Require Import Nat.
Require Import Arith.
Theorem even_implies_div2: forall (n:nat), Nat.even n=true -> Nat.divide 2 n.
intros n H.
unfold Nat.divide.
induction n as [| n0 I0].
{ exists 0.
reflexivity.
}
{ generalize dependent (S n0).
generalize dependent n0.
In the above attempt, I reach to the following goal
forall n0 : nat,
(Nat.even n0 = true -> exists z : nat, n0 = z * 2)
->
forall n : nat,
Nat.even n = true -> exists z : nat, n = z * 2
I think this should be trivially solveable. If the forall quantification is distributive over the implication, it actually becomes trivial, but my attempts to solve this failed. I tried to prove following theorems to complete the proof above.
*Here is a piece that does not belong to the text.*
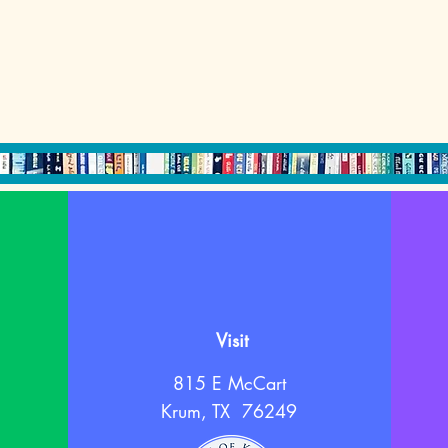
Visit
815 E McCart
Krum, TX 76249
Theorem merge_two_foralls_implies: forall (A:Type),
forall (x0:A) (P0 P1:A-> Prop), P0 x0 -> P1 x0
-> forall (x1:A), P0 x1 -> P1 x1.
Theorem forall_implies_distr00:
forall (T: Type) (P0 P1: T -> Prop),
( forall (x:T), P0 x -> P1 x -> forall (x0: T), P0 x0
) <-> (
( forall (x:T), P0 x -> P1 x ) -> forall (x x0: T), P0 x0
).
Theorem dumb_prop00: forall (P0 P1: Prop),
(P0 -> P1 -> P0) -> (P0 -> P1) <-> P0. (* This seems wrong *)